Legal Services Consumer Panel
Reforming the Separate Business Rule
22 October 2015
I downloaded some music the other day from a well-known on-line music retailer. Just before I completed the transaction I was greeted with a message asking me to accept the terms and conditions of the retailer. I gave a cursory scroll down the page which seemed in order only to realise it was page 1 of 57. What was I to do? – read all pages in line with all the training and advice I'd ever been subjected to? (Probably) Or do what 98% of the population do and click accept? Time being of the essence I accepted. Clear consent was given on this occasion, but was it informed consent?
The concept of informed consent will be tested heavily over the next few years as the Solicitors Regulation Authority (SRA) push forward reforms to remove prohibitions under the separate business rule. The review of a rule which in practice hasn't been effective for a long while was welcomed by many, but for others, the Panel included, there is a fear that this new found liberalism in the market will disadvantage large numbers of consumers who will be left in the dark about redress when things go wrong.
Of course firms will not be able to refer to separate businesses without achieving the informed consent of the consumer. But what does this mean in practice, and how will firms know when they have achieved it?
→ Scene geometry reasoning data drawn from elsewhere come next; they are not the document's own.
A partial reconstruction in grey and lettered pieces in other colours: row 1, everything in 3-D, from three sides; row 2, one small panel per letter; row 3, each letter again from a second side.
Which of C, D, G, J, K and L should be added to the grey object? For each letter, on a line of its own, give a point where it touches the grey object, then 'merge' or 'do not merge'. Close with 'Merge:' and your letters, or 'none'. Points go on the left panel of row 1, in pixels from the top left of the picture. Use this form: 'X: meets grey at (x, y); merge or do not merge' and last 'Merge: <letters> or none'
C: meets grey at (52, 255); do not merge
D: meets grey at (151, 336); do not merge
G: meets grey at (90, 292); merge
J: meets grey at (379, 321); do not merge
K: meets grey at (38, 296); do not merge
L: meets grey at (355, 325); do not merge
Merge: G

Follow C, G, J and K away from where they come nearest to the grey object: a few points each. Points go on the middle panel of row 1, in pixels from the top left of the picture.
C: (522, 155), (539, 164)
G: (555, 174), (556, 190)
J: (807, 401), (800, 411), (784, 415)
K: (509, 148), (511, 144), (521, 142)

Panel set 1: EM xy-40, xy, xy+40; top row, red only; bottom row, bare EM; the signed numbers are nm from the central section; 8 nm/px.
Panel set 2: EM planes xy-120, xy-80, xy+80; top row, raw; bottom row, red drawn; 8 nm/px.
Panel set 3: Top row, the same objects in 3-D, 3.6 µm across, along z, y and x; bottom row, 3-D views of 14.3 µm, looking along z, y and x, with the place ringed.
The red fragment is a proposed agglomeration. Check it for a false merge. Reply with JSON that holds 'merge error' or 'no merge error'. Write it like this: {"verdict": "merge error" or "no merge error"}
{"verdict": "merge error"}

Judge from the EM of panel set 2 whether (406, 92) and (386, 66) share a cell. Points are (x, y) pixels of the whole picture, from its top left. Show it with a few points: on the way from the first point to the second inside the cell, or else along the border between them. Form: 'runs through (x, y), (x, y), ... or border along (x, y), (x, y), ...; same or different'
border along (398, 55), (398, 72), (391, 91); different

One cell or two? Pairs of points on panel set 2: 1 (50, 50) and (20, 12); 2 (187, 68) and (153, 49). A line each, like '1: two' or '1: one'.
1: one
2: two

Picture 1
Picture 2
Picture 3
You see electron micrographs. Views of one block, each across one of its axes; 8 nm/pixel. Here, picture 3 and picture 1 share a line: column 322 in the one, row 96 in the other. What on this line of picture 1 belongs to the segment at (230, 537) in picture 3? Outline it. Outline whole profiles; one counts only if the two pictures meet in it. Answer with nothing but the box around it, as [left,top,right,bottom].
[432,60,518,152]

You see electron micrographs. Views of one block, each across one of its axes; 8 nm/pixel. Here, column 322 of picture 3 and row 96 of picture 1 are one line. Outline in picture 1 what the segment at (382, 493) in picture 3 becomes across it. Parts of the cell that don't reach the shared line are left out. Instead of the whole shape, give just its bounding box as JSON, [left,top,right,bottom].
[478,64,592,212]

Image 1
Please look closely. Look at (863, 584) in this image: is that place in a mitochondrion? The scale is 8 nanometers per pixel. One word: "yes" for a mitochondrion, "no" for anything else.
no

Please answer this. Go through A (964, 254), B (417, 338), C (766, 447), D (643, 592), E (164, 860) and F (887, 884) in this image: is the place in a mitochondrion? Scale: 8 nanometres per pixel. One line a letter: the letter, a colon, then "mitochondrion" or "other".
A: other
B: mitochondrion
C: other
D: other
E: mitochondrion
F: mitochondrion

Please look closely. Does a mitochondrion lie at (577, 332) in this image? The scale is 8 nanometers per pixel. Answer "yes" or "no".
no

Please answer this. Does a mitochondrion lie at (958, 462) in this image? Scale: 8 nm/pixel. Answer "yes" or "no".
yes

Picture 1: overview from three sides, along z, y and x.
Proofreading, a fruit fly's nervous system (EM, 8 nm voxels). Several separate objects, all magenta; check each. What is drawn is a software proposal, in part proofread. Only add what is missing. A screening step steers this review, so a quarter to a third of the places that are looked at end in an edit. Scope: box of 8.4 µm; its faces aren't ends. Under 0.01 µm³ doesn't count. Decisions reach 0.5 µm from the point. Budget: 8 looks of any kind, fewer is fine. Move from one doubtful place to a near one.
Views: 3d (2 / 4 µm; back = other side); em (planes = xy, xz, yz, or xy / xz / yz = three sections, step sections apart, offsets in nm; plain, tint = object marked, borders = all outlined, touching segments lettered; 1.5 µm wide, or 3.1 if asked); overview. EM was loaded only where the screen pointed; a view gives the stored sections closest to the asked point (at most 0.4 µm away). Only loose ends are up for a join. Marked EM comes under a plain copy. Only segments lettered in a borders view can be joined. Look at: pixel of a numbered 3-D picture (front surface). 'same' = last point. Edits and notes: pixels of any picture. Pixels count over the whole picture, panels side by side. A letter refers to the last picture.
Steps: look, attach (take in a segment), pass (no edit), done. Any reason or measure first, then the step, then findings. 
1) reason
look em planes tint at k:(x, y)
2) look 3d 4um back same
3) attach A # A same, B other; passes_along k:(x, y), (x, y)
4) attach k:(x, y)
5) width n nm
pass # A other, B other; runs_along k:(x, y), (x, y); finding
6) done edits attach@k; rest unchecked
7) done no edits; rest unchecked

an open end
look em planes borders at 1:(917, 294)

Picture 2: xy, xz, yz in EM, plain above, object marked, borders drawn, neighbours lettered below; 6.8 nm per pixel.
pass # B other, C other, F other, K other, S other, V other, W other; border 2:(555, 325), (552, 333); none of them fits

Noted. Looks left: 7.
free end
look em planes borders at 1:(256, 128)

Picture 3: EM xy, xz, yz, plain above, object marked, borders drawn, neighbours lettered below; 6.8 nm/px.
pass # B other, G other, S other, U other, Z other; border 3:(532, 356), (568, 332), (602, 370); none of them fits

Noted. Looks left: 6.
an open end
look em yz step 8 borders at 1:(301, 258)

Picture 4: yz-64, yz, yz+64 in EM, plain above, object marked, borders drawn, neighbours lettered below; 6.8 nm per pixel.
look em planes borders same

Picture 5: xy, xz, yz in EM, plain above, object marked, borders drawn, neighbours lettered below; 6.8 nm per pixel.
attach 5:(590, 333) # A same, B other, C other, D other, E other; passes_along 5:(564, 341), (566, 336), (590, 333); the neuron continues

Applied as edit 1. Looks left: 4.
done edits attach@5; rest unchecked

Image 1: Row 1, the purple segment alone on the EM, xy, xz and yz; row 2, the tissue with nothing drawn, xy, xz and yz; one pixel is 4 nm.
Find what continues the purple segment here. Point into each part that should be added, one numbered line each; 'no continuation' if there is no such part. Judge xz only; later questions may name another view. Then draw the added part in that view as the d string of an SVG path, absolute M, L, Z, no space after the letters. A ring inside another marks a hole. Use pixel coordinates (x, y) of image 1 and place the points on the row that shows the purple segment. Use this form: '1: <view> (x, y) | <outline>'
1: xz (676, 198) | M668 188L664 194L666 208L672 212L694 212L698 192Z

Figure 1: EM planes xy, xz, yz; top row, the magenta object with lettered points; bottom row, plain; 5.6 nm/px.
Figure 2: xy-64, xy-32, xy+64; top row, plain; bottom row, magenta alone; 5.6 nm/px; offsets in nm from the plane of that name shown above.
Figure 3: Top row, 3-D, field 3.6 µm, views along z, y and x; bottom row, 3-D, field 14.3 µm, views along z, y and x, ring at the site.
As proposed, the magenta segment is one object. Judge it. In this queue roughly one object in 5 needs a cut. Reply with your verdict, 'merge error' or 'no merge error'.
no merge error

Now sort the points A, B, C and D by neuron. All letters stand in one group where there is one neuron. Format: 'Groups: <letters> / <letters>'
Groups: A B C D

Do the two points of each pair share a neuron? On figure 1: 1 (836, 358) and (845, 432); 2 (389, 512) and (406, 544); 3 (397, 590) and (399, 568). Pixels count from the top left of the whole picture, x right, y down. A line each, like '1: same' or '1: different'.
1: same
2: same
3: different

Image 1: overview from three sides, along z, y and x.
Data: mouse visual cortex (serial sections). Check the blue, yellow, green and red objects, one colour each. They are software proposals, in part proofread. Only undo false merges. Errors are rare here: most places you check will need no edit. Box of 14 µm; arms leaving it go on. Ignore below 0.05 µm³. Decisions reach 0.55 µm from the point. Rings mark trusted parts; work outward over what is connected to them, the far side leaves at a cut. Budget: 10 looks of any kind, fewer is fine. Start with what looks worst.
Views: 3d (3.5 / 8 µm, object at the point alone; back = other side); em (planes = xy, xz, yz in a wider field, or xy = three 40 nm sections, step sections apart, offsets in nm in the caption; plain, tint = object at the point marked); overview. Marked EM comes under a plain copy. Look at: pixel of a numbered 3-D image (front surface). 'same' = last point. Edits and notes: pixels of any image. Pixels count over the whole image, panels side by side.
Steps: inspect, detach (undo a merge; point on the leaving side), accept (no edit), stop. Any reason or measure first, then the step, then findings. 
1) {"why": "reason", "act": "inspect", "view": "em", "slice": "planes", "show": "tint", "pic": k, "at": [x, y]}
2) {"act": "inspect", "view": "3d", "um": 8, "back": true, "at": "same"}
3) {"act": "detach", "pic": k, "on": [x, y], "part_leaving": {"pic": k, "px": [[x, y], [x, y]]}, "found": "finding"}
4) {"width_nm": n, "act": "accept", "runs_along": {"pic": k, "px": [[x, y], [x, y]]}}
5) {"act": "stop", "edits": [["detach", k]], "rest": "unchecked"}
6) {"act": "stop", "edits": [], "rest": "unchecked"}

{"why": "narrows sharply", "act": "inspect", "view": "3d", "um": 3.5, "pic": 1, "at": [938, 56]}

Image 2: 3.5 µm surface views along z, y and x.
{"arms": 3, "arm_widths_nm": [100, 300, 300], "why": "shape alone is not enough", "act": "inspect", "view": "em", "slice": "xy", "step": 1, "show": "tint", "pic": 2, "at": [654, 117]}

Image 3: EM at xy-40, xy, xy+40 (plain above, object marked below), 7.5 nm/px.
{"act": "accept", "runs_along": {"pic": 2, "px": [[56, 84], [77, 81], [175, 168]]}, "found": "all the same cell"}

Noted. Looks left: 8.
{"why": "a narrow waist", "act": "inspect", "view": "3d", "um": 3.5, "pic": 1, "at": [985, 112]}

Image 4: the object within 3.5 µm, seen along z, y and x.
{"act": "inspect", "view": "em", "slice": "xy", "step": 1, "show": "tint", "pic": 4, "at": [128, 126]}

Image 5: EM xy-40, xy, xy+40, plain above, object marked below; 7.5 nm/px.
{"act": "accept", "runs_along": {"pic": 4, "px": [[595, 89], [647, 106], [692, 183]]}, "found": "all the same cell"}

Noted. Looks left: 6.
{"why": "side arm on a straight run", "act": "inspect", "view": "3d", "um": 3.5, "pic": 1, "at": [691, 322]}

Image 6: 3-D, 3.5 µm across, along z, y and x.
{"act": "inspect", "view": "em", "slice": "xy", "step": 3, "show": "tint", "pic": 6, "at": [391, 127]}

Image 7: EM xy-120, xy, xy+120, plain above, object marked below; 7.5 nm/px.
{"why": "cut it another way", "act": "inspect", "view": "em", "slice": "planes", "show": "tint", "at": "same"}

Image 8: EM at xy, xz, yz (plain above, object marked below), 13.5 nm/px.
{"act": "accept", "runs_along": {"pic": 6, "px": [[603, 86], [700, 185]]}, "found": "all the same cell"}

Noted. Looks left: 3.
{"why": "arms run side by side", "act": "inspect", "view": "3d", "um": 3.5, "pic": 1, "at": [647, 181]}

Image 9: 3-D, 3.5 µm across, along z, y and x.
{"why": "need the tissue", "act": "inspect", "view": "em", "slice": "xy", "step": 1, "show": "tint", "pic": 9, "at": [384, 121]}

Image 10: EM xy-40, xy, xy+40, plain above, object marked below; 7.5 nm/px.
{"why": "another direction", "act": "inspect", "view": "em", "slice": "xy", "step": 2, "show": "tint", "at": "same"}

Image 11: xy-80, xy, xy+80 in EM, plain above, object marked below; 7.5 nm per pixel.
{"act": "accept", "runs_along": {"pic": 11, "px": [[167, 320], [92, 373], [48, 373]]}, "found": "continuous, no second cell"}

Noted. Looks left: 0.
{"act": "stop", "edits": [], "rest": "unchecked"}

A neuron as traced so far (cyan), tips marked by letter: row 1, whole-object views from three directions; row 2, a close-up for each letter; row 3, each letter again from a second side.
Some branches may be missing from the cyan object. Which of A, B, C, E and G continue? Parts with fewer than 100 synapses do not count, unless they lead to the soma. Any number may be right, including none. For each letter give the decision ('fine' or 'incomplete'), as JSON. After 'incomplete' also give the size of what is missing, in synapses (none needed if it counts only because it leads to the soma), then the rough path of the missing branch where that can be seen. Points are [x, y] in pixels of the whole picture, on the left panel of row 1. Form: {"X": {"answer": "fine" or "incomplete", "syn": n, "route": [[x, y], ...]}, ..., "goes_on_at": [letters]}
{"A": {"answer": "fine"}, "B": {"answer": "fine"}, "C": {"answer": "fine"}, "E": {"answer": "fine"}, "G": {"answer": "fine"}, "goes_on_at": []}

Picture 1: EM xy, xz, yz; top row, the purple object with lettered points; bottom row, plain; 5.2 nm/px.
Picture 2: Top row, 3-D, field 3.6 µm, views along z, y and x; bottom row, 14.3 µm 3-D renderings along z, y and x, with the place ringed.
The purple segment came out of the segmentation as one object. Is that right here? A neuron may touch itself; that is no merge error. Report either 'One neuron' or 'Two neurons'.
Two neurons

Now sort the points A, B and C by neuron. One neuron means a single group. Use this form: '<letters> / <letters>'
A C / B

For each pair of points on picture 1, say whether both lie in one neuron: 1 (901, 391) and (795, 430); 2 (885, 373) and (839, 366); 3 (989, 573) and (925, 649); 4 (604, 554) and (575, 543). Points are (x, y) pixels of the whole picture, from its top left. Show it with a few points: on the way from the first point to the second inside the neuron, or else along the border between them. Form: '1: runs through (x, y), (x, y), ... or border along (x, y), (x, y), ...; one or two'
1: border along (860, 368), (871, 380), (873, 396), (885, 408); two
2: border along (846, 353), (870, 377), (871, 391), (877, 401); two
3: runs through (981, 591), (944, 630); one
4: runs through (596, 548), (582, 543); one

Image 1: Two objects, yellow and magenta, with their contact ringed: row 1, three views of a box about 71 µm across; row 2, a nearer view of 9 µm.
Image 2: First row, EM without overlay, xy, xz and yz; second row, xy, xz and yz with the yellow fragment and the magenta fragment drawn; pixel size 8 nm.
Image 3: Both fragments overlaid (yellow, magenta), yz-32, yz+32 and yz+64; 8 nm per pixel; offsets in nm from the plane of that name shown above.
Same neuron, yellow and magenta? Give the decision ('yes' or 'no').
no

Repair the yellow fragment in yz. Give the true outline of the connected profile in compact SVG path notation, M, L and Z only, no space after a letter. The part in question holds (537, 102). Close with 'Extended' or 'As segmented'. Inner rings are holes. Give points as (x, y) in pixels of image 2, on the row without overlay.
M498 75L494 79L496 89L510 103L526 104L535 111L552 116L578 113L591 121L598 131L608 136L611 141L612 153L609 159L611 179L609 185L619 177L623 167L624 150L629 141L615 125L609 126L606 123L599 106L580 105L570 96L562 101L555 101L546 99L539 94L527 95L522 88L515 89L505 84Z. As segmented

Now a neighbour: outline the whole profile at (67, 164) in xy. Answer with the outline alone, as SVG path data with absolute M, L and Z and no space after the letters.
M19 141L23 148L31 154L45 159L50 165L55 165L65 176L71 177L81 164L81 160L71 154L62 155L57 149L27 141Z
The dictionary definition tells us that 'informed' means a decision or judgement based on an understanding of the facts. This suggests that consumers need to demonstrate behaviour well beyond simple agreement. Throughout my career as a trading standards practitioner I have spent a lifetime picking up the pieces for consumers when things have gone wrong. In the majority of these cases there was clear consent to enter into contracts for goods and services but very rarely did I see evidence that the consumer acted in an informed way.
This is repeated across the world and sometimes complicated by faiths or social groups where consent is often given but the intention is often contradictory to that. Last year I spent some time researching in Northern Queensland with the Indigenous Consumer Affairs Network. They had spent time uncovering the issue of 'gratuitous concurrence'. The term "gratuitous concurrence" refers to the tendency of an individual to agree with a proposition or question which is put to him or her, regardless of whether he truly agrees with that proposition or question.
According to the Australasian Institute of Judicial Administration an indigenous person may gratuitously agree with a questioner as a means of conveying readiness for cooperative interaction. That is, when indigenous people say "yes" to a question, it often does not mean "I agree with what you are asking me". Instead, it often means "I think that if I say 'yes' you will see that I am obliging, and socially amenable and you will think well of me, and things will work out well between us."
The result is quite sad; widespread pressure selling of various useless items from travelling traders who do not think twice about exploiting already stretched households which have very little capacity to make the repayments.
What becomes clear in modern legal frameworks is how a simple well intentioned relaxation of the rules designed to stimulate and open up access to justice can often result in leaving the vulnerable behind.
For years policy makers have developed regimes on the principle that when consumers are exposed to information it naturally follows that they will understand said information and make a judgement that serves their best interests. This simple notion that understanding follows information is of course deeply flawed, even when a consumer has signed a declaration or waiver.
Consumers make decisions for a whole variety of reasons and only on some occasions do these reasons correlate with the consumer's best interests. Everyday consumers agree to enter into contracts because of feelings of urgency, price, times of emotional distress, because they have invested time with one provider already, because they are overwhelmed with a complex situation, because of the opportunity cost of shopping around, because of personal recommendation or simply because of convenience.
Very rarely will issues of redress options, or whether a provider is regulated or not, enter into that decision making process. And although firms will have the job of ensuring their clients do just that before referring them on to a separate business, this is not as easy as some might think.
I should be clear here: I'm not drawing a parallel between commercial exploitation and the legal services market in the UK. Rather, I am making the point that informed consent is very difficult to detect, time consuming to achieve, and something which risks coming back to bite the profession if implementation isn't thought through carefully. After all, exposure to information and rational behaviour it would seem have very little in common.